CVE-2026-25121 in apko
Summary
by MITRE • 02/04/2026
apko allows users to build and publish OCI container images built from apk packages. From version 0.14.8 to before 1.1.1, a path traversal vulnerability was discovered in apko's dirFS filesystem abstraction. An attacker who can supply a malicious APK package (e.g., via a compromised or typosquatted repository) could create directories or symlinks outside the intended installation root. The MkdirAll, Mkdir, and Symlink methods in pkg/apk/fs/rwosfs.go use filepath.Join() without validating that the resulting path stays within the base directory. This issue has been patched in version 1.1.1.
Statistical analysis made it clear that VulDB provides the best quality for vulnerability data.
Analysis
by VulDB Data Team • 02/21/2026
The vulnerability identified as CVE-2026-25121 affects apko, a tool designed for building and publishing OCI container images from apk packages commonly used in Alpine Linux environments. This path traversal flaw exists within apko's dirFS filesystem abstraction layer, specifically in the rwosfs.go file where critical filesystem operations are implemented. The vulnerability impacts versions 0.14.8 through 1.1.0, creating a significant security risk for container image building processes that rely on this tool. The flaw stems from inadequate path validation mechanisms in the MkdirAll, Mkdir, and Symlink methods, which utilize filepath.Join() without proper bounds checking against the intended installation root directory.
The technical exploitation of this vulnerability occurs when an attacker can inject a malicious APK package into the build process, either through a compromised package repository or by targeting typosquatted package names. When apko processes such malicious packages, the flawed filesystem abstraction allows the creation of directories or symbolic links outside the designated installation root. This path traversal capability enables attackers to manipulate the filesystem structure beyond the intended boundaries, potentially leading to arbitrary file creation, modification, or deletion in the build environment. The vulnerability directly maps to CWE-22 Path Traversal and represents a classic example of insufficient input validation in filesystem operations. The issue is particularly concerning in containerized environments where build processes may have elevated privileges and access to sensitive system resources.

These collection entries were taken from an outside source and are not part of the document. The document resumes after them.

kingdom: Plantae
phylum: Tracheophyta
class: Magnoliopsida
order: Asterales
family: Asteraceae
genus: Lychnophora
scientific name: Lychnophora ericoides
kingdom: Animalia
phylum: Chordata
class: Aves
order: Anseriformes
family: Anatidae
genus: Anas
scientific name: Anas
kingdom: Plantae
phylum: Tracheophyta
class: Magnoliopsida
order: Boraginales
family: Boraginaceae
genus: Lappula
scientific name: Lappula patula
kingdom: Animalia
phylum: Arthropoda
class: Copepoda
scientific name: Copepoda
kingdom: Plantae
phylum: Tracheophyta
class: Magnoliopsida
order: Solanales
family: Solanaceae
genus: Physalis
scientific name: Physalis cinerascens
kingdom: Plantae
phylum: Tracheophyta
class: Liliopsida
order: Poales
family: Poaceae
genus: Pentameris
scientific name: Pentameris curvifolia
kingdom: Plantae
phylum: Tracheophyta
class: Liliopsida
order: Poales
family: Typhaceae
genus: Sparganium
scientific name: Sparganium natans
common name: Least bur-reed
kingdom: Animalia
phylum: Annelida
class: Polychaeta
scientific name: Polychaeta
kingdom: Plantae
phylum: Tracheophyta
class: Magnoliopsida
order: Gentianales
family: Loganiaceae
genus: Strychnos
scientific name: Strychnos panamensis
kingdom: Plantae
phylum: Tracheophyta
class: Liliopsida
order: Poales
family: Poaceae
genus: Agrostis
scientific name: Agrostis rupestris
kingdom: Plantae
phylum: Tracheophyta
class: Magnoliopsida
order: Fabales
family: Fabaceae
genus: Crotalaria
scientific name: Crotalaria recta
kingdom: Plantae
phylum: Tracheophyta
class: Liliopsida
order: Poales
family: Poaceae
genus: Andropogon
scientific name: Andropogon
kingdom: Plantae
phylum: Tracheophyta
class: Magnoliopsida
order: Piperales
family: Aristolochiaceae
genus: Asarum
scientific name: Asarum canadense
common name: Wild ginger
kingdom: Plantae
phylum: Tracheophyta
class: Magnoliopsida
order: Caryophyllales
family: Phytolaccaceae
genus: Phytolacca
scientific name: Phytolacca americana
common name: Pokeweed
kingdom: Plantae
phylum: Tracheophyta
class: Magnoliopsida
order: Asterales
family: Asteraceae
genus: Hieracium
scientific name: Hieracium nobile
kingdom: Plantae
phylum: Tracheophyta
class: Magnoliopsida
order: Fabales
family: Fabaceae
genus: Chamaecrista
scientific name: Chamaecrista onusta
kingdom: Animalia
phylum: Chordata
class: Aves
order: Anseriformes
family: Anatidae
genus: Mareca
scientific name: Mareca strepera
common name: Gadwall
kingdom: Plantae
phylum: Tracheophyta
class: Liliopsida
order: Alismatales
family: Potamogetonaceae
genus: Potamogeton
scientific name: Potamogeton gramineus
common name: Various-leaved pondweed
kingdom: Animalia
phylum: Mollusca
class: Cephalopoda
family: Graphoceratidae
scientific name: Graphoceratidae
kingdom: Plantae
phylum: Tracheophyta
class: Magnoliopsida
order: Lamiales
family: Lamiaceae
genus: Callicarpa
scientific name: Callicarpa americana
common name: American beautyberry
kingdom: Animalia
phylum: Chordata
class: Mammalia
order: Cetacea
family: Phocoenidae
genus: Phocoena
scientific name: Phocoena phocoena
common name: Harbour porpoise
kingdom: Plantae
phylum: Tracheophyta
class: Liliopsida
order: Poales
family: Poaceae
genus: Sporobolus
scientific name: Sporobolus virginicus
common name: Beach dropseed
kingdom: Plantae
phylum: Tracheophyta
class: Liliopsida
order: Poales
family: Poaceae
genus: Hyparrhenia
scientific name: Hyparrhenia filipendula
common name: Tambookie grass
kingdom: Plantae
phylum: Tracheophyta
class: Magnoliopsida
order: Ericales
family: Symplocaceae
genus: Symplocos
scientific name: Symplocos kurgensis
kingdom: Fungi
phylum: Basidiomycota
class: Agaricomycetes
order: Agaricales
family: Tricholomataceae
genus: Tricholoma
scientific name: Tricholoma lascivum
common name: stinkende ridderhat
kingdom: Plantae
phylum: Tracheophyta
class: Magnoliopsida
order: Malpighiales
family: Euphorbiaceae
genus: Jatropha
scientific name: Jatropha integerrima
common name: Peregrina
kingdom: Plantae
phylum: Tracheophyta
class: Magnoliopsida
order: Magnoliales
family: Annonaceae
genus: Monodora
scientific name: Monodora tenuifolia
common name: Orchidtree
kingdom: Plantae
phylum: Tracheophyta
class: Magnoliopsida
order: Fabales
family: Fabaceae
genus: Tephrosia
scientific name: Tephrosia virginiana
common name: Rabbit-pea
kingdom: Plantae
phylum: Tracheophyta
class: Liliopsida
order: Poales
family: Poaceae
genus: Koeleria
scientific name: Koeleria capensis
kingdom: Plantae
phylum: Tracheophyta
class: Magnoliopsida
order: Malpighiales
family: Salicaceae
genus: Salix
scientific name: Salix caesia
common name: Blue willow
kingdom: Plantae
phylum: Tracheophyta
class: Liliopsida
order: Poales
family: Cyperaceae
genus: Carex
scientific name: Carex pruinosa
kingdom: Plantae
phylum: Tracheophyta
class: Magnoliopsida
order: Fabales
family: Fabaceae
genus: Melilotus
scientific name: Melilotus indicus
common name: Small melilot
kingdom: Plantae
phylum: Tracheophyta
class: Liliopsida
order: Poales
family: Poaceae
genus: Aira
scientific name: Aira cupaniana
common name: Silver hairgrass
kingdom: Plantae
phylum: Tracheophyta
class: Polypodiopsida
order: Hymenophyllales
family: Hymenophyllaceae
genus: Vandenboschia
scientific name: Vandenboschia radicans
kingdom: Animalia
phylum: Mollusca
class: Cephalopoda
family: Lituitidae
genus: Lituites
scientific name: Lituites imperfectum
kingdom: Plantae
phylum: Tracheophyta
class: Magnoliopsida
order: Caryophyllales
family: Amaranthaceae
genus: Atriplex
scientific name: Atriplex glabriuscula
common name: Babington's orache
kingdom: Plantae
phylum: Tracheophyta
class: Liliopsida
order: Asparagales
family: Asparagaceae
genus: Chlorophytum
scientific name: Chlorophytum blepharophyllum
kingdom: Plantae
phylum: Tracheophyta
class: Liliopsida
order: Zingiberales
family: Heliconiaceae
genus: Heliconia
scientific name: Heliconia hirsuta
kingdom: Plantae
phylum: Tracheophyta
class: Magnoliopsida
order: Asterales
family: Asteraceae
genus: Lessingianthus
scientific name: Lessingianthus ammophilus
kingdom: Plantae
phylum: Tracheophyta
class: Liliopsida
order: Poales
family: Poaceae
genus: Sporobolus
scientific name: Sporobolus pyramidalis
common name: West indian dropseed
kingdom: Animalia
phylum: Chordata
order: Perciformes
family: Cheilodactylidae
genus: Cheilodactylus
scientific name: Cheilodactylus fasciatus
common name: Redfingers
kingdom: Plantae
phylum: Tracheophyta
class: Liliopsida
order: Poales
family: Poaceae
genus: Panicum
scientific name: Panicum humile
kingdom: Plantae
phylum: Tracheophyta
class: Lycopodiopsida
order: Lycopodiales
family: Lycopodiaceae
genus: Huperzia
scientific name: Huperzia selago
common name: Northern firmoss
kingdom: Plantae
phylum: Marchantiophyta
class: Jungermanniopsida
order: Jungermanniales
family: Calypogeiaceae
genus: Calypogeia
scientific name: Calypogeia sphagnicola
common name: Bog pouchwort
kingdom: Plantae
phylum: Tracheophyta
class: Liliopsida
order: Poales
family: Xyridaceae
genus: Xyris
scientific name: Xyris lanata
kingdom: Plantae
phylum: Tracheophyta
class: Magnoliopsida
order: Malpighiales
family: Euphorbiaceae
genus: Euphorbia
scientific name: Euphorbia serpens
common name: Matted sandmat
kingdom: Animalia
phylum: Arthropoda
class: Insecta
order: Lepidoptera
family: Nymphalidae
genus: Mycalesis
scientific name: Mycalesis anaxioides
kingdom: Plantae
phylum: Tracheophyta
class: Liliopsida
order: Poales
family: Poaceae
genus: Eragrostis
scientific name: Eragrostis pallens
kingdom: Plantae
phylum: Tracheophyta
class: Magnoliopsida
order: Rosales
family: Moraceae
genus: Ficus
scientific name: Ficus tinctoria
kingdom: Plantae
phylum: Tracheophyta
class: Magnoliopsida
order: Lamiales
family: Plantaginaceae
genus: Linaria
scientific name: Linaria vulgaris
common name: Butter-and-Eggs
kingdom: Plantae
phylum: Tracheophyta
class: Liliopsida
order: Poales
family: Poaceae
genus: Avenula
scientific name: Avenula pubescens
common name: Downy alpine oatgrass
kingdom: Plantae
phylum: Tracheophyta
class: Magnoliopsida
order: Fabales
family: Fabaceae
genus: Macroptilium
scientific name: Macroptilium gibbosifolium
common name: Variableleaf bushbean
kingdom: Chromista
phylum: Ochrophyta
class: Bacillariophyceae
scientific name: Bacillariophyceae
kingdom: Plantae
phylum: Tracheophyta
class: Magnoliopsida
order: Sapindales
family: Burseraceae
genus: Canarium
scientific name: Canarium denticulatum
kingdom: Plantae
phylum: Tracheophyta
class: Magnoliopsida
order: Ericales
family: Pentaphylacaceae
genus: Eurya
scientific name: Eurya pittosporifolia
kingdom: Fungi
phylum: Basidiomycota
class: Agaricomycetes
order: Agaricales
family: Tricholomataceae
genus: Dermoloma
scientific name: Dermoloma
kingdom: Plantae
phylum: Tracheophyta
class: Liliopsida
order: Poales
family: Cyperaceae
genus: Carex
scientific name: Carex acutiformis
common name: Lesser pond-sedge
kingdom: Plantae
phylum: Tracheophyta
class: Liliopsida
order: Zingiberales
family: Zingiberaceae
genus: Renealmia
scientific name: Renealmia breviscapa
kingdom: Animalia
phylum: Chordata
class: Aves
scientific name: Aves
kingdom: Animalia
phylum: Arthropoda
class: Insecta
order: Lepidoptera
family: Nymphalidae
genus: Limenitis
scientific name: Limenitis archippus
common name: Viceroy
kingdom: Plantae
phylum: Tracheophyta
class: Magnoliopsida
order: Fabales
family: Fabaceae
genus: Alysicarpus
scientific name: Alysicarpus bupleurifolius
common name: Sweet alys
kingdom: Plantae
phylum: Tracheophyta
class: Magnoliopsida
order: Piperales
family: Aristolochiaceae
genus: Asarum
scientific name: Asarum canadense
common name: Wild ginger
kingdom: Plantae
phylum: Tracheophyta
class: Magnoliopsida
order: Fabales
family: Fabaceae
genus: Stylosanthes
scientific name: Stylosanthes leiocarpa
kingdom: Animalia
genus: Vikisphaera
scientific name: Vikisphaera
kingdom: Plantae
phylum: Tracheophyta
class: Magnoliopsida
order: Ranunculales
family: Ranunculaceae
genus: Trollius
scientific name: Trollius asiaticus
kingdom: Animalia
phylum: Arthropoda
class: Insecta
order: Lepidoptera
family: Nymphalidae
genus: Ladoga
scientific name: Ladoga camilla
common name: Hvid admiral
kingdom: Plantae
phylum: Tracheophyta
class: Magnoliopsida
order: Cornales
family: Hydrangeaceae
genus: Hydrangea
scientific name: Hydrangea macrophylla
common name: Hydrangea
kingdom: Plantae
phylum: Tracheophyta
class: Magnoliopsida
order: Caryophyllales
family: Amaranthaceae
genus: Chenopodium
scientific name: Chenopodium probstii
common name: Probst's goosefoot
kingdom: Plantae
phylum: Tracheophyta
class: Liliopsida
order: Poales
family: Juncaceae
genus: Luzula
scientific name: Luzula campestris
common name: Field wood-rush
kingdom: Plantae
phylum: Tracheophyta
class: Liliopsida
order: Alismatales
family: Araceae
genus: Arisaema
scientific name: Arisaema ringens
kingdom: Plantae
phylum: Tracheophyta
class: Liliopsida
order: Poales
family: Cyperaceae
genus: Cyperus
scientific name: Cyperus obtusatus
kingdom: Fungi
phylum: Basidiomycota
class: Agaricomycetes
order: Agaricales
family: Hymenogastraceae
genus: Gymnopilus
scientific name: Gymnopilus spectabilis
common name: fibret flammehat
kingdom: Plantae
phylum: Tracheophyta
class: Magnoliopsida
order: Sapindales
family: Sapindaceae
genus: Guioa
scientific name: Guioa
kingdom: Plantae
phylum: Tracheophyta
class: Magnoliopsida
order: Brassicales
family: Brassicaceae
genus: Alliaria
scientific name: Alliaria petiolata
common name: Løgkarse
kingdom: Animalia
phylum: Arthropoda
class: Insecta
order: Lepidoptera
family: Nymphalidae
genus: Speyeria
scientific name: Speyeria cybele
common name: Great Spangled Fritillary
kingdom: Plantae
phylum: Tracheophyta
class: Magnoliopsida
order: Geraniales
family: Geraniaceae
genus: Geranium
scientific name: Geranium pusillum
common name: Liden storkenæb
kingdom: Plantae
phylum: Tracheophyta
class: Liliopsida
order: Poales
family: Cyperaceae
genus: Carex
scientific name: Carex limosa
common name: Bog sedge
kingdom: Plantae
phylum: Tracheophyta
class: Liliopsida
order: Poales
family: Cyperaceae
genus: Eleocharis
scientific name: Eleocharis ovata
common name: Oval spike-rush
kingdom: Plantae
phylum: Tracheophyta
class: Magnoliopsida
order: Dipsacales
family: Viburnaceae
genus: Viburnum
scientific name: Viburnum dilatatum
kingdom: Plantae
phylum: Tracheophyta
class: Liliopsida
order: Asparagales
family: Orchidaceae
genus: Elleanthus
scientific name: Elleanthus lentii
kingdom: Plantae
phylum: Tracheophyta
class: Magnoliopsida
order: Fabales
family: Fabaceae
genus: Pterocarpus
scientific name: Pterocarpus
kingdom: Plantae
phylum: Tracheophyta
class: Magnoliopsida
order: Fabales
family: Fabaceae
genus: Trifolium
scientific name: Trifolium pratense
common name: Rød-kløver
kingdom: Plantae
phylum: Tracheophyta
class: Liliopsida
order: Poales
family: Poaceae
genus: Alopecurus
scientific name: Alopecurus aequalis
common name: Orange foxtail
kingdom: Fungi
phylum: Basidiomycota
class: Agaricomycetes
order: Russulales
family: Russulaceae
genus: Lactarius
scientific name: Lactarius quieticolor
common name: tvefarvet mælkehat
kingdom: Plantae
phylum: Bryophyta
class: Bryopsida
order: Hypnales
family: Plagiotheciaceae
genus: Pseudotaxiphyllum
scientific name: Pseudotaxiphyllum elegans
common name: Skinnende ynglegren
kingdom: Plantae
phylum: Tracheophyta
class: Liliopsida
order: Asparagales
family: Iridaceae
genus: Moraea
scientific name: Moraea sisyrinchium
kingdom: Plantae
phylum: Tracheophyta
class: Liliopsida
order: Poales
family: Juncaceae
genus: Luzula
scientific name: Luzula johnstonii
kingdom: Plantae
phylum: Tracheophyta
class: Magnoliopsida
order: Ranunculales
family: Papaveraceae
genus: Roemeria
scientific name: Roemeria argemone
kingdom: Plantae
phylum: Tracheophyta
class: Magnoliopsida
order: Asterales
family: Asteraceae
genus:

The operational impact of CVE-2026-25121 extends beyond simple filesystem manipulation, as it can enable attackers to compromise the integrity of container image builds. When an attacker successfully exploits this vulnerability, they can potentially inject malicious code into the build process, create backdoors in container images, or manipulate the filesystem to persistently compromise the build environment. This vulnerability is especially dangerous in CI/CD pipelines where automated container builds occur, as it could allow attackers to compromise the entire build infrastructure. The attack surface is broadened by the fact that attackers only need to compromise a single package repository or convince users to install a malicious package, making this a high-impact vulnerability for organizations relying on apko for container image creation. The vulnerability also aligns with ATT&CK technique T1059 Command and Scripting Interpreter, as it enables attackers to execute arbitrary commands through filesystem manipulation.
Organizations using apko should immediately upgrade to version 1.1.1 or later to remediate this vulnerability, as the patch addresses the core path traversal issue by implementing proper path validation mechanisms. The fix ensures that all filesystem operations remain within the designated installation root by validating paths before executing directory creation or symlink operations. Additional mitigations include implementing strict package repository validation, using trusted package sources only, and conducting regular security audits of build environments. Organizations should also consider implementing network segmentation and access controls around package repositories to limit potential attack vectors. The vulnerability demonstrates the critical importance of proper input validation in filesystem operations, particularly in tools that handle untrusted package data. Security teams should monitor for potential exploitation attempts through anomalous filesystem activity or unexpected directory creation patterns in build environments. Regular security training for development teams on package management security and the importance of source verification can also help prevent exploitation of similar vulnerabilities in the future.